How to wipe a HD?
david walcroft
david_walcroft at yahoo.com.au
Sat Apr 23 00:36:28 UTC 2005
jludwig wrote:
> On Wednesday 20 April 2005 08:34 pm, david walcroft wrote:
>
>>Vinicius wrote:
>>
>>>Hello,
>>>
>>>How to wipe a HD, please?
>>>
>>>Atte.,
>>>Vinicius.
>>
>>Give this a try ,its a boot floppy and overwrites from 1 > 25 times as
>>selected (but slowly!!!)
>>
>>http://staff.washington.edu/idlarios/autoclave/clave03.img
>>
>>david >
>
> Try
> man shred
>
> Shred is the linux utility for cleaning hard drives.
> Delete FILE(s) if --remove (-u) is specified. The default is not to
> remove the files because it is common to operate on device files like
> /dev/hda, and those files usually should not be removed. When operat-
> ing on regular files, most people use the --remove option.
>
> CAUTION: Note that shred relies on a very important assumption: that
> the filesystem overwrites data in place. This is the traditional way
> to do things, but many modern filesystem designs do not satisfy this
> assumption.
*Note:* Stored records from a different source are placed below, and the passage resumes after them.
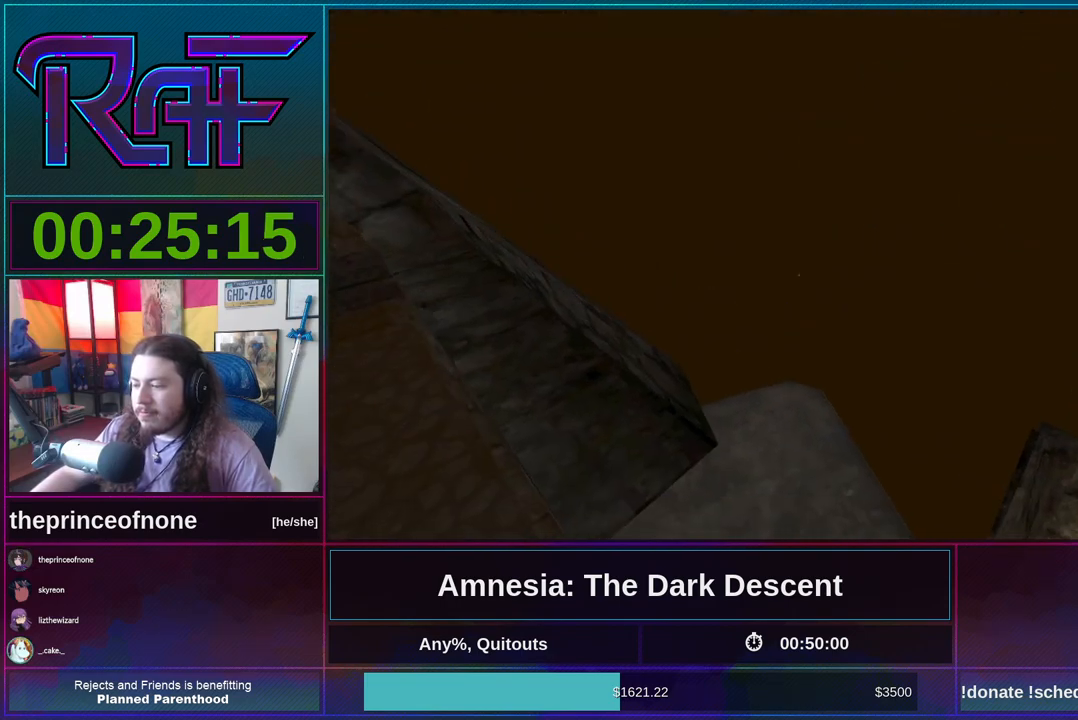
{"keys": ["d", "s"], "mouse": [], "events": [[150, "a", "down"], [167, "a", "up"], [217, "w", "down"], [300, "w", "up"], [417, "s", "down"], [500, "d", "down"]]}
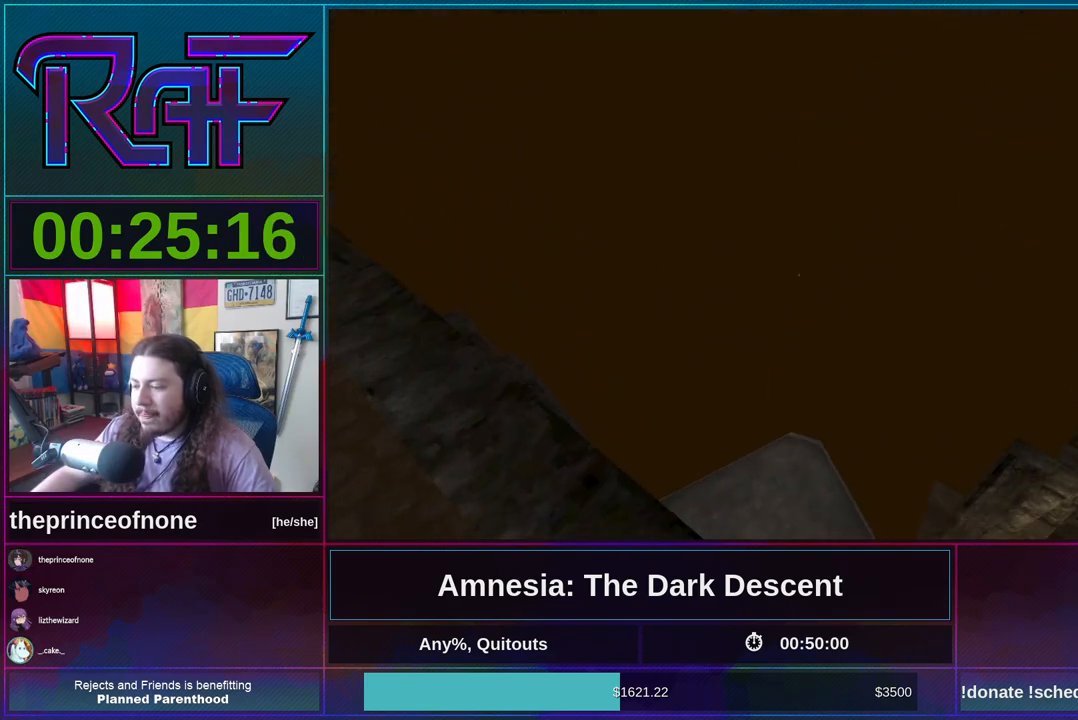
{"keys": [], "mouse": [], "events": [[133, "s", "up"], [167, "d", "up"], [367, "d", "down"], [400, "d", "up"]]}
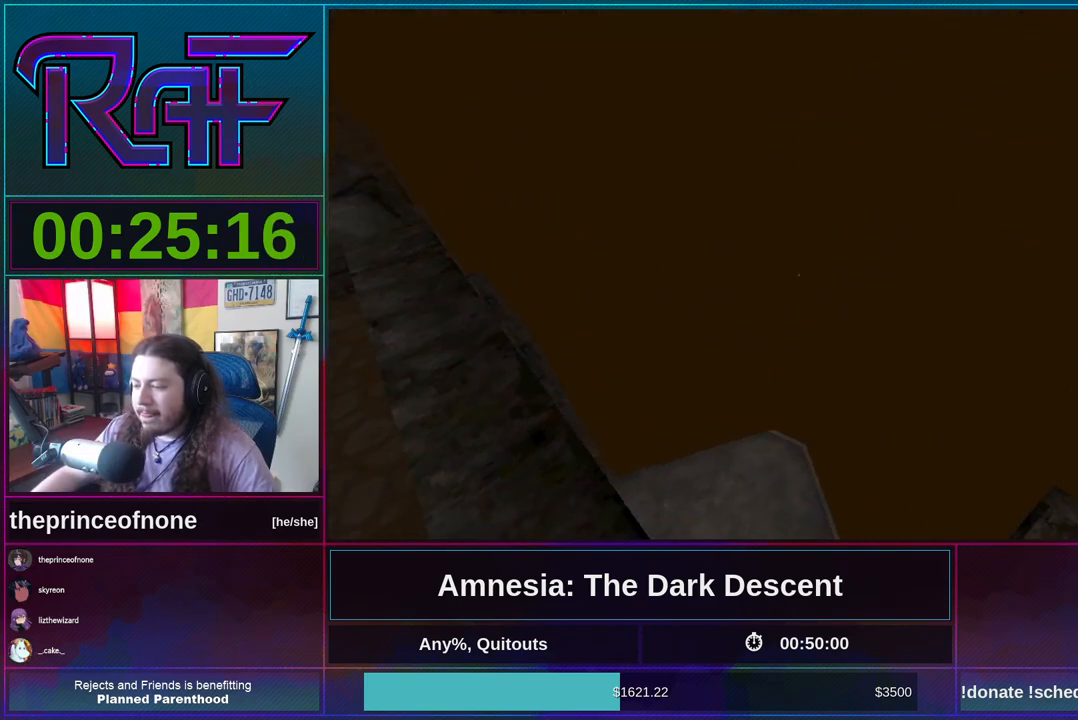
{"keys": ["shift", "w"], "mouse": [], "events": [[67, "shift", "down"], [67, "w", "down"]]}
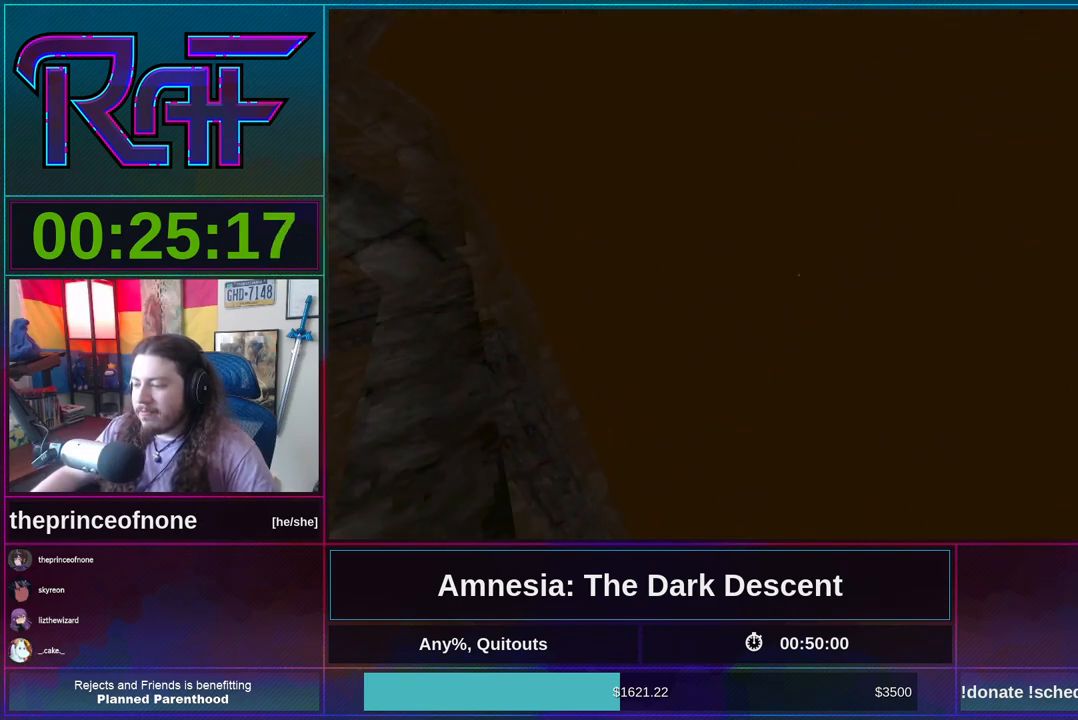
{"keys": ["shift", "w"], "mouse": [], "events": []}
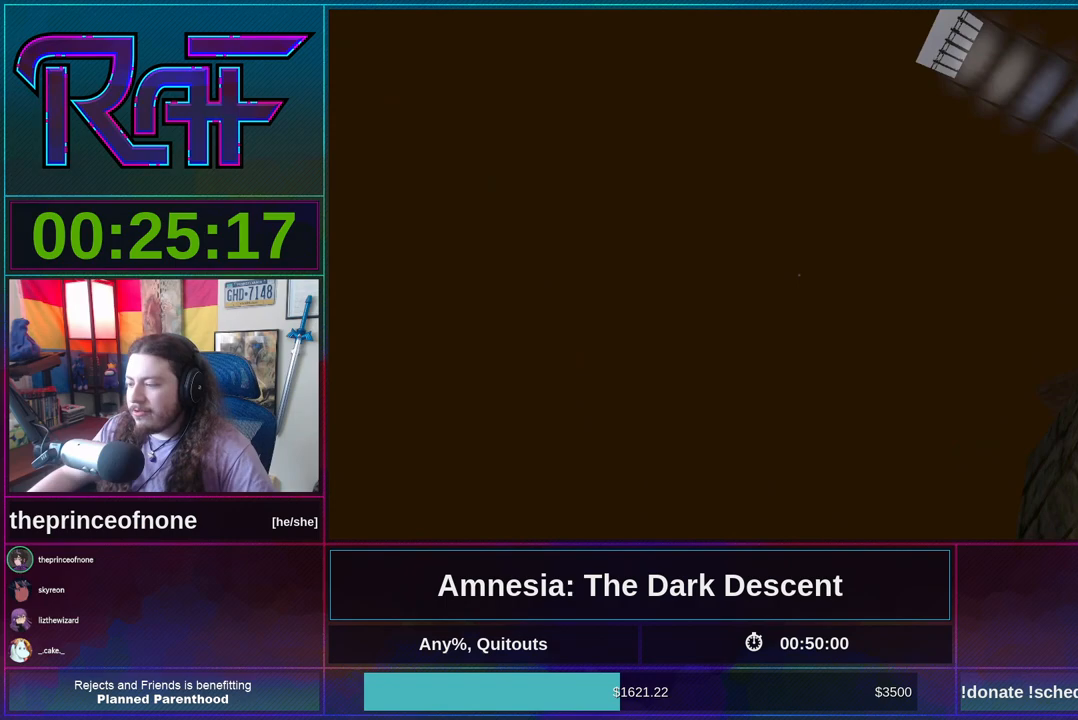
{"keys": ["shift", "w"], "mouse": [], "events": []}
The following are examples of filesystems on which shred
> is not effective:
>
> * log-structured or journaled filesystems, such as those supplied with
>
> AIX and Solaris (and JFS, ReiserFS, XFS, Ext3, etc.)
>
> * filesystems that write redundant data and carry on even if some
> writes
>
> fail, such as RAID-based filesystems
>
> * filesystems that make snapshots, such as Network Appliance’s NFS
> server
>
> * filesystems that cache in temporary locations, such as NFS
>
> version 3 clients
>
> * compressed filesystems
>
> In addition, file system backups and remote mirrors may contain copies
> of the file that cannot be removed, and that will allow a shredded
> file to be recovered later.
>
Autoclave uses Shred and I use ext3 filesystem and Autoclave wiped my
disk but I didn't test the disk (WD 120GB) to see how it performed.